If you had five minutes alone with trump, what would you say to him?

Rules:
▫️ You can say anything you want; there are no limitations. (⚠️Be careful how you phrase things in your response to my post; don't get the Feds called on you — or me.)
▫️ He won't be allowed to speak to, respond to, or interact with you. (He's gonna lie to you anyway.)
▫️ Except for speaking to him, you won't be allowed to interact with him. (So leave your pitchforks at home.)

Go.

@IAmDannyBoling "No matter what you say or do, your dad will never love you. He's dead, but even when he was alive, he was never going to love you. Stop trying. Retire and enjoy your bags of money."

@hydropsyche

I don't think he has bags of money any more but even if he did, he won't have them for long considering his recent legal fees. (yay!)

@IAmDannyBoling I would only turn my back on him and walk away.

@ATLeagle

I hear ya. I wouldn't have much to say to him either. Why waste my breath since he's not going to take any criticism or advice from anyone?
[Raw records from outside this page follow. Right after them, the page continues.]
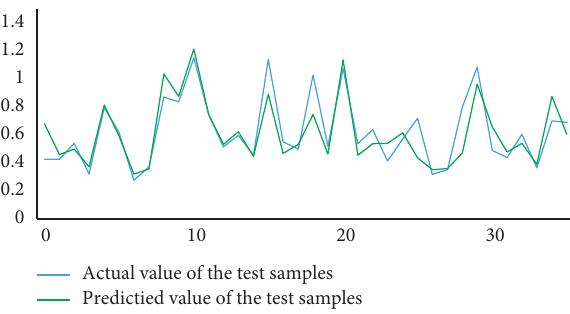
Figure 6: The test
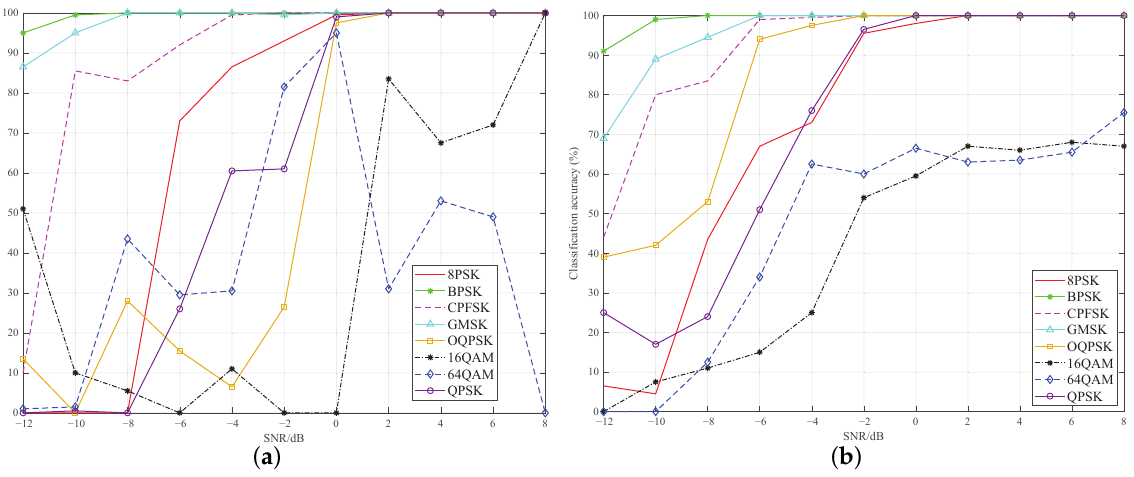
Figure 10. Classification accuracy of different networks for each modulation type. ( a ) DnCNN+CNN. ( b )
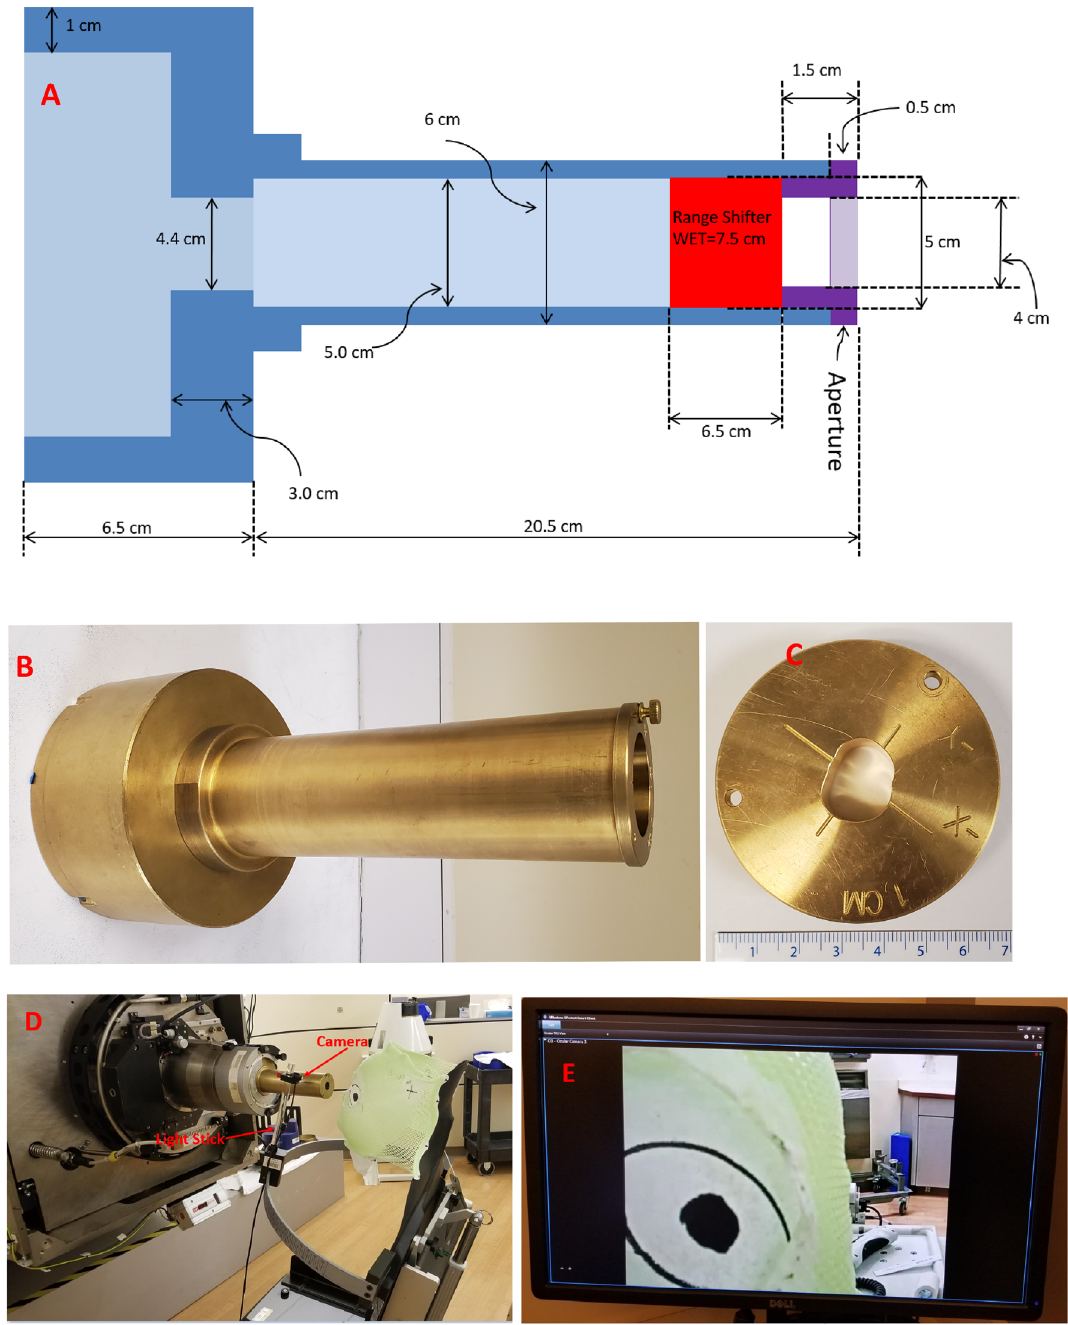
Figure 1. ( A ) Schematic of the applicator with relevant dimensions (not to scale). ( B ) An actual picture of the applicator. ( C ) A custom patient-specific aperture. ( D ) Light stick with camera mount to monitor the gaze. ( E ) Field of view of camera while monitoring gaze. The aperture is held to the applicator through a Validation measurements. Depth dose comparison. Depth dose measurements for Bragg peaks (single layer monoenergetic scanned fields) were carried out for three different circular apertures of 1.5 (F1.5), 2 (F2), and 3 (F3) cm diameter. These fields are composed of spots of single proton energy arranged in a grid-like pat- tern with an inter-spot spacing of 0.2 mm in x- and y-directions to achieve a laterally uniform dose distribution. The spot patterns for these fields were created to over-scan the respective aperture size. For each aperture size, three beams were created corresponding to a proton beam range of 2 cm, 4 cm, and 6 cm in water for a total of 9 beams. The measured depth doses were generated from individual point-by-point dose measurements along the central axis with a microdiamond detector. For comparisons, the measurement geometry for beam and set-up were simulated in the RS TPS through forward planning technique, and calculated depth doses at the central axis were exported. All RS calculations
When I first started putting this post together, I included an option to give him a written message (that he'd be forced to read) instead of having to be in the same room with him. Yuck! I don't want to be anywhere around him. He talks too much and he probably smells weird. 🤢

@IAmDannyBoling - So, Donnie, how much DO you like anal sex? A lot? A little? Not at all? Gee. That's too bad, I'd recommend you take a lot of Prep H with you, you're gonna NEED IT, boah.

@mdwray

We can only wish he'd be in general population when he goes to prison, unfortunately. He'll be put in a country club cell with little to no contact with anyone except his lawyers and his guards. To *really* punish him, we're gonna have to take his phone away from him lol.

@IAmDannyBoling

We can't bust heads like we used to. But we have our ways. One trick is to tell stories that don't go anywhere. Like the time I caught the ferry to Shelbyville. I needed a new heel for m'shoe. So I decided to go to Morganville, which is what they called Shelbyville in those days. So I tied an onion to my belt, which was the style at the time. Now, to take the ferry cost a nickel, and in those days, nickels had pictures of bumblebees on 'em. "Gimme five bees for a quarter," yo..

@IAmDannyBoling

I would never want to be in the same room with him or say anything at all to him. What a waste
of time that would be.

@bjsmith

I totally can't argue against this. It would definitely be a waste of time, except for the potential emotional release you'd get. But for lots of people, myself included, that wouldn't be enough for me to subject myself to his presence!

@IAmDannyBoling

I would sit with him in Silence in the Manner of Quakers. For at least an hour.

This would unnerve him, and at the same time, allow space for me to let go of my strong desire to .... well, do something not in the Manner of Quakers.